Contracts, Ticks, and Points
The Numbers You Must Know Cold
Before you risk a dollar, you need to know exactly what a single tick of movement costs you in real money — for the exact contract you're trading. Get this wrong and every risk calculation downstream is wrong too.
Point vs. Tick — Know the Difference
A point is a full unit of price movement (e.g., the index goes from 18,500.00 to 18,501.00 — that's one point). A tick is the smallest price increment a contract is allowed to move, defined by the exchange. Most index futures don't move in whole points — they move in fractional tick increments, and each contract has its own tick size and dollar value per tick.
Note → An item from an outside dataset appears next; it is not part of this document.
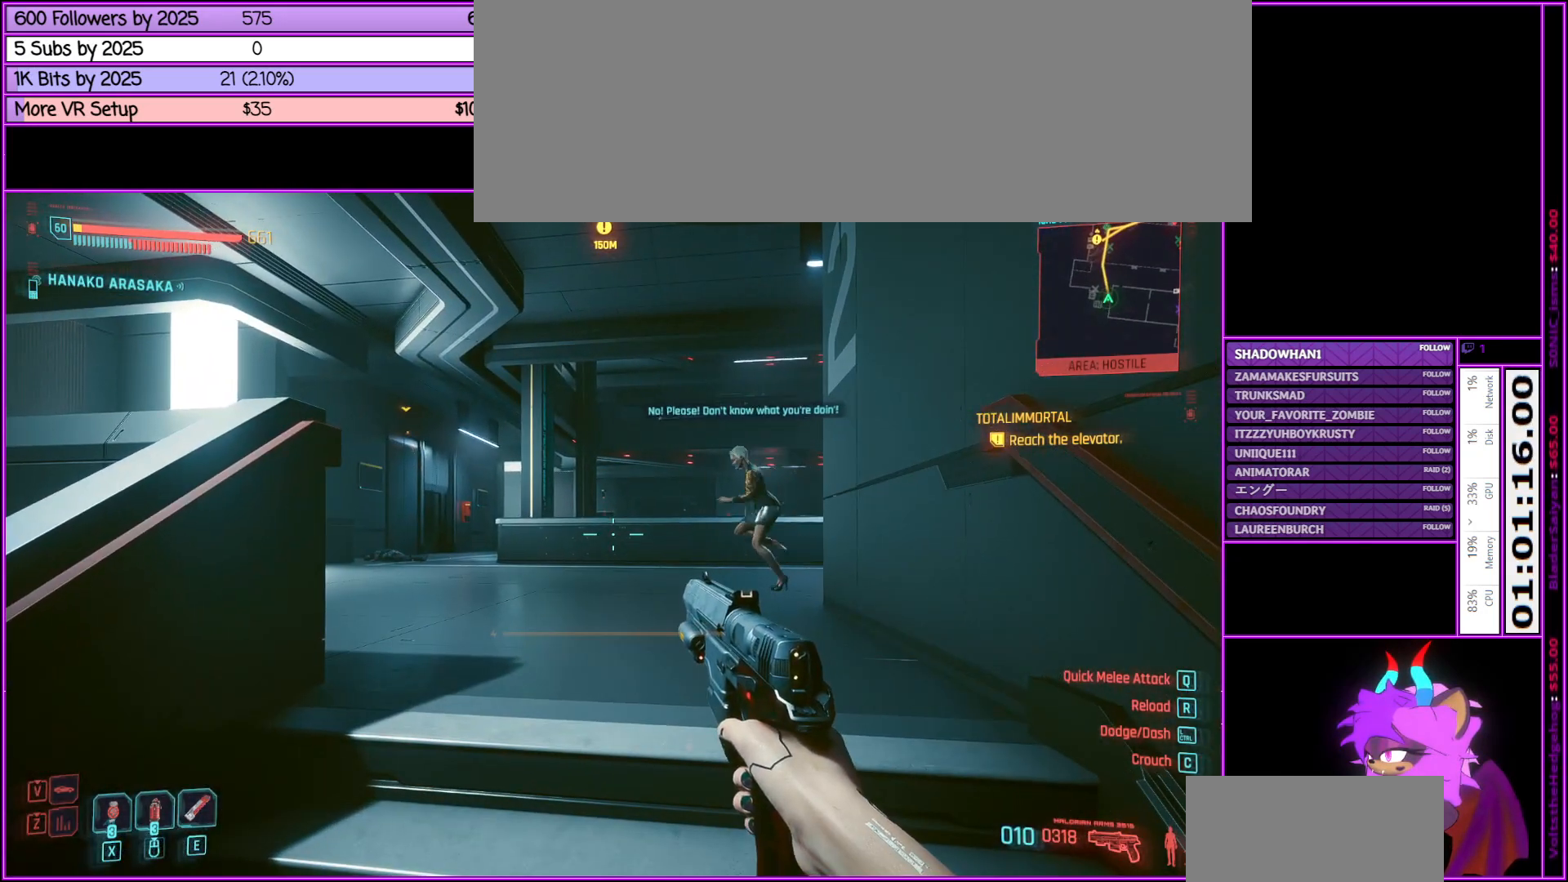
{"keys": [], "mouse": [], "events": []}
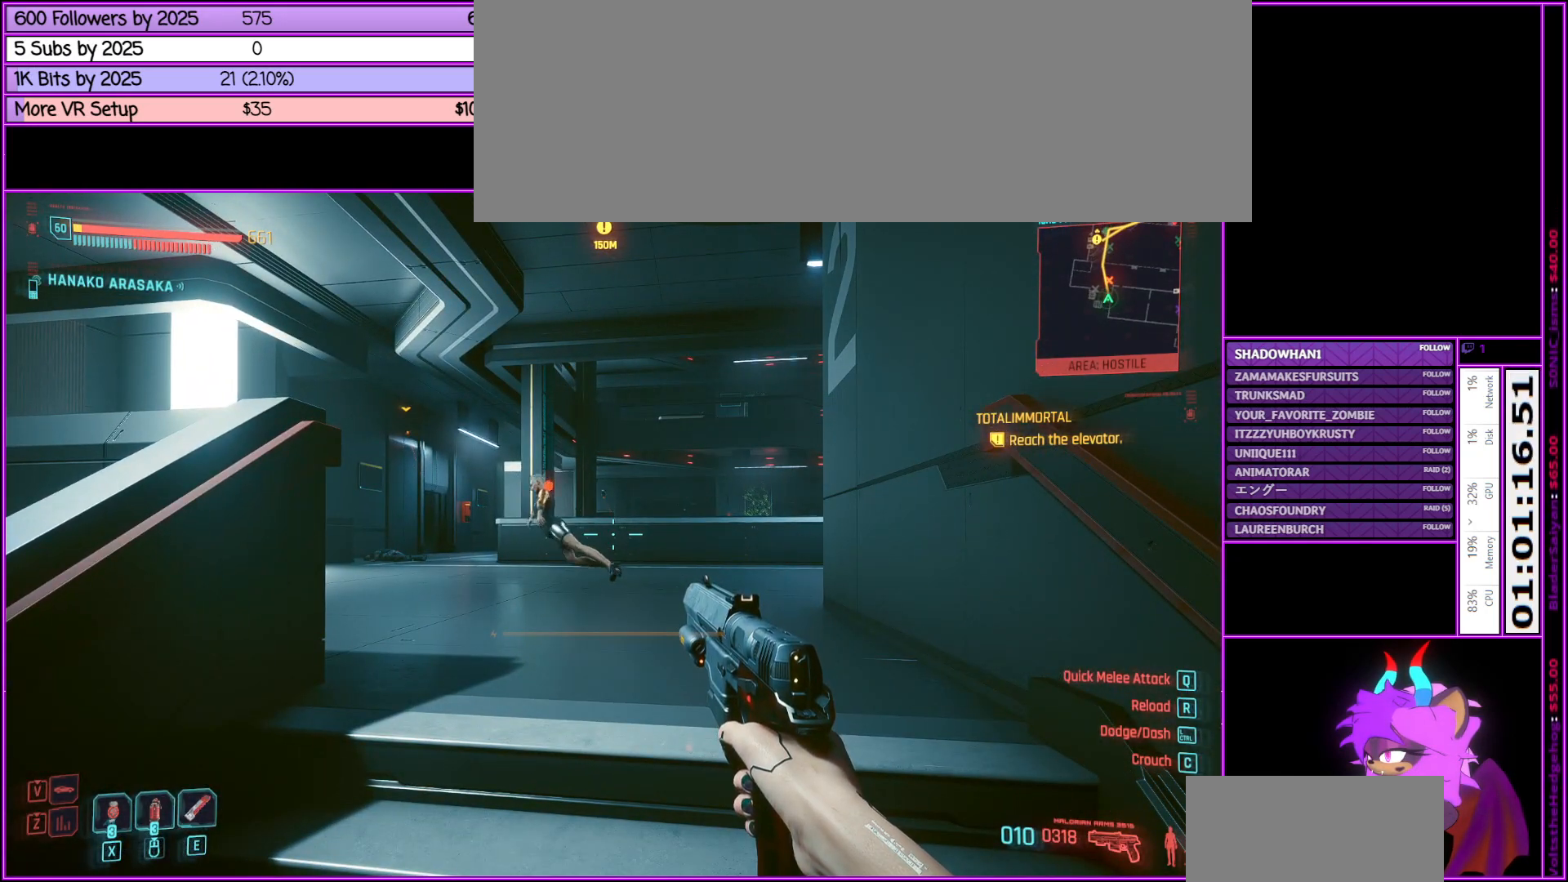
{"keys": [], "mouse": [], "events": []}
The Full Specification Table
| Contract | Underlying | Tick Size | Dollar Value per Tick | Dollar Value per Point |
|---|---|---|---|---|
| NQ | E-mini Nasdaq-100 | 0.25 | $5.00 | $20.00 |
| MNQ | Micro E-mini Nasdaq-100 | 0.25 | $0.50 | $2.00 |
| ES | E-mini S&P 500 | 0.25 | $12.50 | $50.00 |
| MES | Micro E-mini S&P 500 | 0.25 | $1.25 | $5.00 |
| GC | Gold | 0.10 | $10.00 | $100.00 |
| CL | Crude Oil (WTI) | 0.01 | $10.00 | $1,000.00 |
Note the pattern: NQ and MNQ share the same tick size (0.25) but MNQ is exactly 1/10th the dollar value of NQ — that's the point of "micro" contracts, they let you trade the same instrument with a tenth of the capital and risk. Same relationship between ES and MES.
GC and CL have different tick sizes entirely (0.10 and 0.01 respectively) because they're priced differently — gold in dollars per troy ounce, crude oil in dollars per barrel. Never assume a tick size carries over between products.
Why This Matters More Than It Sounds Like It Should
Every stop-loss, every position size, and every profit target you'll ever set is really just "some number of ticks or points, converted to dollars." If you don't know the dollar-per-tick value cold, you cannot reliably size a position, and sizing is the single most common place new futures traders blow up an account — not because their read on the market was wrong, but because they never calculated what a loss would actually cost before entering.
Worked Example: Sizing a Stop on MNQ
Say you're trading MNQ and your setup calls for a 12-point stop-loss — the distance between your entry and where you'll exit if the trade goes against you.
Step 1 — find the dollar value per point. From the table: MNQ is $2.00 per point.
Step 2 — calculate dollar risk per contract. 12 points x $2.00/point = $24 per contract.
Step 3 — apply your risk budget. Say your rule is to risk no more than $150 on any single trade. $150 / $24 per contract = 6.25, which rounds down to 6 contracts (you always round down — rounding up means accepting more risk than your budget allows).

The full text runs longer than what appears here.